Genau, durch meine Netzwerkaktivitäten kam das Organisieren von Veranstaltungen hinzu. Bei allem war viel Herzblut im Spiel und sehr gutes Miteinander. So habe ich auch einen Kundenwunsch erfüllt und seine Weihnachtsfeier mit Star-Koch in unserem Wohnzimmer durchgeführt. Ach ja, hier hatten wir auch kleine, feine Wohnzimmer-Konzerte. Wenn ich das jetzt so erzähle, wird mir klar, wie vielseitig diese rund 25 Jahre waren.

Und wie genau kam es dann zur Gründung von "Kultur in Mittelhessen"?

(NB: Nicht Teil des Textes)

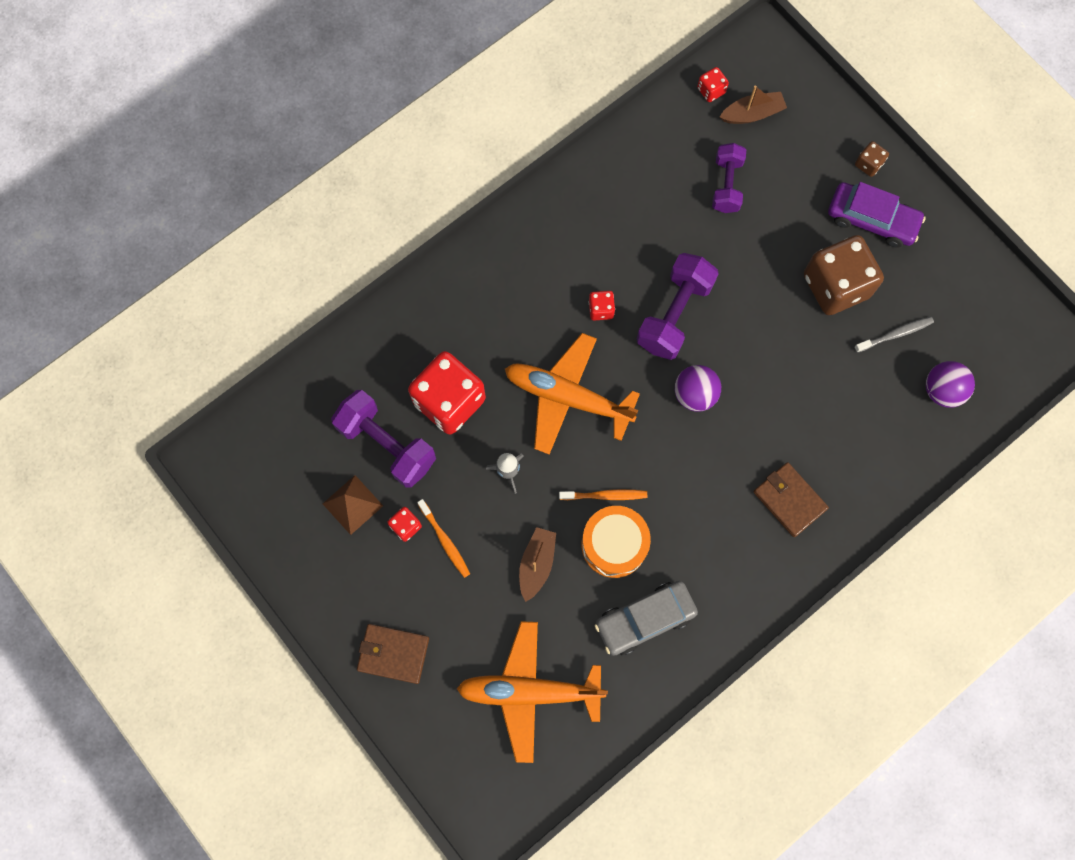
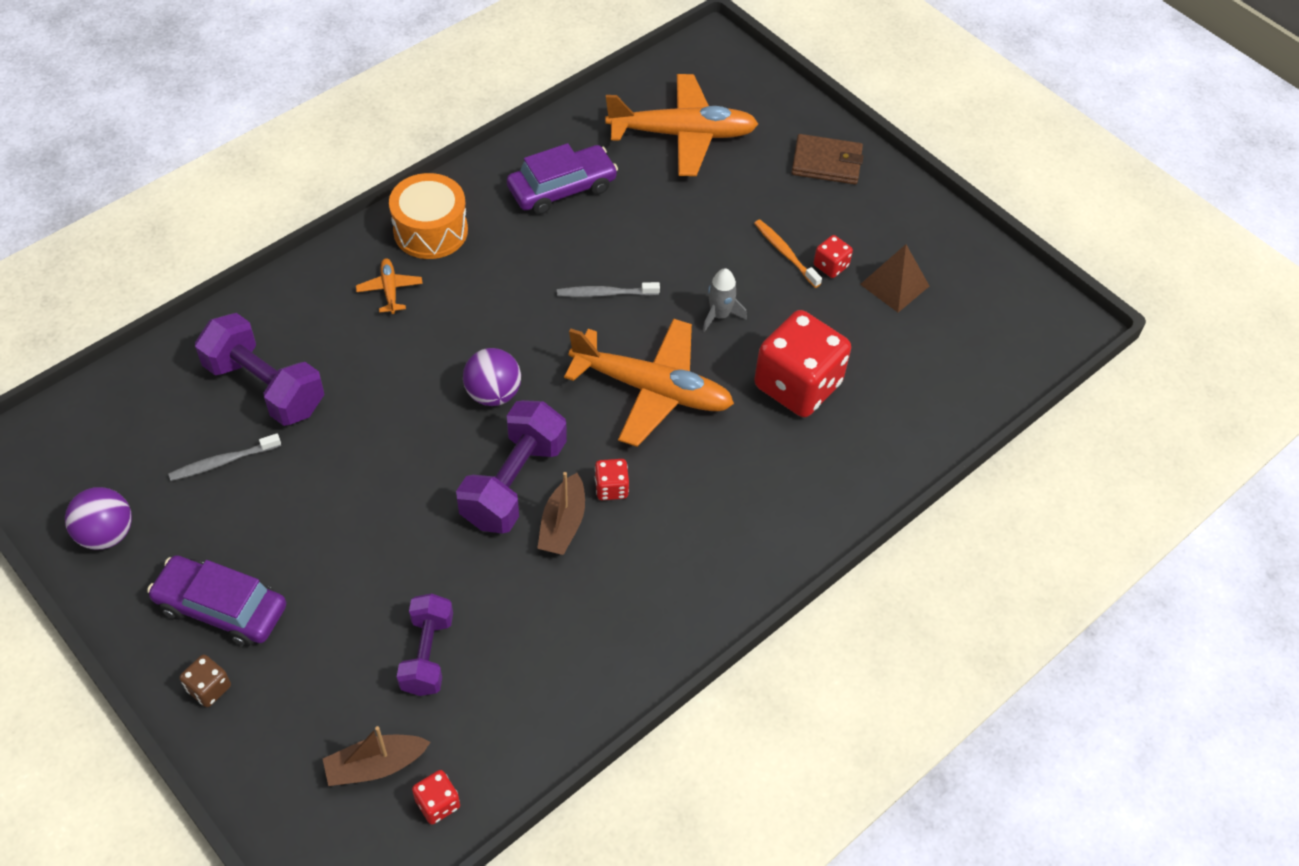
camera: 175 degrees right, 20 degrees down
purple dumbbell [331,390,436,488] -> purple dumbbell moved to [195,313,324,426]
brown boat [519,527,556,602] -> brown boat moved to [537,472,585,555]
orange toothbrush [559,489,647,500] -> grey toothbrush [557,282,660,297]
orange drum [582,506,651,578] -> orange drum moved to [389,173,468,259]
grey car [594,581,698,656] -> purple car [507,143,618,215]
brown wallet [753,462,829,537] -> orange plane [356,258,423,314]
brown dice [804,235,884,315] -> none
purple ball [926,361,975,408] -> purple ball moved to [65,487,132,550]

Das ist sozusagen aus einer Wein-Laune heraus entstanden. Wir hatten schon länger guten Kontakt zu regionalen Künstlern, unter anderem zu den "Drei Stimmen". Als wir sie in Kubach (Weilburg) in der Kristallhöhle erlebt hatten, waren unsere Nachbarn, mein Mann und ich uns einig: Wenn die bei uns in der Sport- und Kulturhalle in Pohlheim auftreten, muss Sängerin Ingi Fett nicht so frieren. Noch im After-Show-Bereich haben wir das Event bei uns mit dem Trio abgestimmt. Einige Monate später fand ein ausverkauftes "Festival der Sinne" in Garbenteich statt. Das Ganze für einen guten Zweck. Wir konnten den Verein "Die kleinen Lauscher" zur Unterstützung von gehörlosen Kindern mit einer vierstelligen Summe beglücken. Wir haben weiterhin viele Projekte unterstützt und dabei Aufgaben delegiert: Fördervereinen als Mitveranstalter haben wir das Catering für die Besucher angeboten und ihnen den Gewinn überlassen. Etwa an die Diakonie bei Eckhardt von Hirschhausen, Schulen bei den Musicals vom Theater Traumstern oder dem Hallenbad bei Sissi Perlinger.

Wie ging es weiter?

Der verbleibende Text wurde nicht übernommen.